I may have some answers that will help, based upon some work I did years ago and discussed in this thread.
Essentially, I needed to launch the Node-RED editor for multiple people, with url params that would redirect the editor to pull the flows.json data from a parameterized rest api (instead of the /admin/flows api using the local flows.jsp file). The net effect is that the full editor runs as-designed, but the actual runtime uses an "empty" flow. This way, the editor can be used as a flow drawing tool, and deployed changes are POSTed back to the external rest api (e.g. saved in a remote database).
So, as long as you don't need any functional back-end flows running, it works perfectly -- and since the server runtime is "empty", there is no need to worry about multiple user logins -- each user that loads the editor pulls their own flows directly into the editor... pretty cool, although not for most use cases!
Did you include jquery in the script as well, as i don't see it.
Yes, jQuery is packed into the vendor.js file by default
Since I got as far as I needed I'll explain what I did for posterity:
Used "wget" to get the base HTML from the http://localhost:1880/ endpoint of a running node-RED instance
--NOTE: I'd originally used the browser's "save as" to get this which was a mistake and was causing a lot of the problems I was having
Started an iterative process of identifying any missing sources and then saving flat files in the correct places to satisfy all endpoints, sometimes this involved changing the endpoints in red.min.js to include the file extension
At this point the interface works but the websocket fails and the deploy button throws an error "cannot POST" - naturally...
To null-out the websocket I added a return; to the very beginning of the websocket's connect, subscribe, and unscubscribe functions. Effectively make the websocket do nothing (this doesn't seem to be a problem for me "yet")
To make the deploy button save to window.localStorage like I wanted I found both the ajax functions and inserted my simplistic window.localStorage.setItem("flows",JSON.strigify(c)) and then commented out the ajax including the .done .fail and .always functions being careful to leave the contents of the .done and .always functions (including a line to set var e = c; to spoof the input of this function.
Pulling the flow from localStorage was similar to above but a little simpler.

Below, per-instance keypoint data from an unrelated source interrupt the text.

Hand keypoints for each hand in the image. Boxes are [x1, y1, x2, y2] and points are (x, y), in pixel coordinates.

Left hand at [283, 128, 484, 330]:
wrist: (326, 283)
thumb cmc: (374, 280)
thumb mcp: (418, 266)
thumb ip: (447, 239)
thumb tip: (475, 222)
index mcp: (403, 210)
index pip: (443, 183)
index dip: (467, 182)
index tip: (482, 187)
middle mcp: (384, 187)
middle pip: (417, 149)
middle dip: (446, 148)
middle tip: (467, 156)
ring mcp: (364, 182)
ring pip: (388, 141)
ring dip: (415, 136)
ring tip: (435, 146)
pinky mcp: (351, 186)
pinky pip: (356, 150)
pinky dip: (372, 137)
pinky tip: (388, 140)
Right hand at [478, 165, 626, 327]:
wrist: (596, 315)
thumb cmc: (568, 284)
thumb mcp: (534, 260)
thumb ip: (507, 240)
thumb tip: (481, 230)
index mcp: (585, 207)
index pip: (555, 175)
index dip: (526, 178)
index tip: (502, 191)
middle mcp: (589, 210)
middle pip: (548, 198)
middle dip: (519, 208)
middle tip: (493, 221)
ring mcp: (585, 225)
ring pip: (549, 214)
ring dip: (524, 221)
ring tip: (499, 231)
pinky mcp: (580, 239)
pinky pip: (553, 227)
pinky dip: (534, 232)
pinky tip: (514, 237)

Thanks for the replies, now I can get back to the fun stuff
I have to say, pretty awesome work! This could potentially come in quite handy like in (enterprise) environments where there is no access to npm/node or where there is no direct access to internet to install the requirements, but one can run things in the browser only.
There is no debug tab is that correct ? Or am I missing the scope of this project ?
I will follow this topic closely, thanks for your work!
There is no debug tab is that correct ? Or am I missing the scope of this project ?
Ah, I didn't even notice that, hmmm. Looks like there's some warning in the console related to the debug but it'll require some digging to figure out what's going on. all it took was adding in the stuff from nodes/core/lib/debug/* to the correct path. I made a branch for the headless NR ui called NRfront-only and I have no idea how to merge specific commits. So for now it's only fixed in the main branch which I'm now doing further work on (RE: below).
Ultimately what I'm trying to do is invent an IDE where you can design interactive html apps and the page logic is designed with NR. I'm using grapes.js for the HTML part and so far it looks to play nice in the browser next to NR.
EDIT - so to answer your question about scope, I think I'll want that functionality eventually but it may be one of the last things I iron out, in the meantime the browser console will suffice.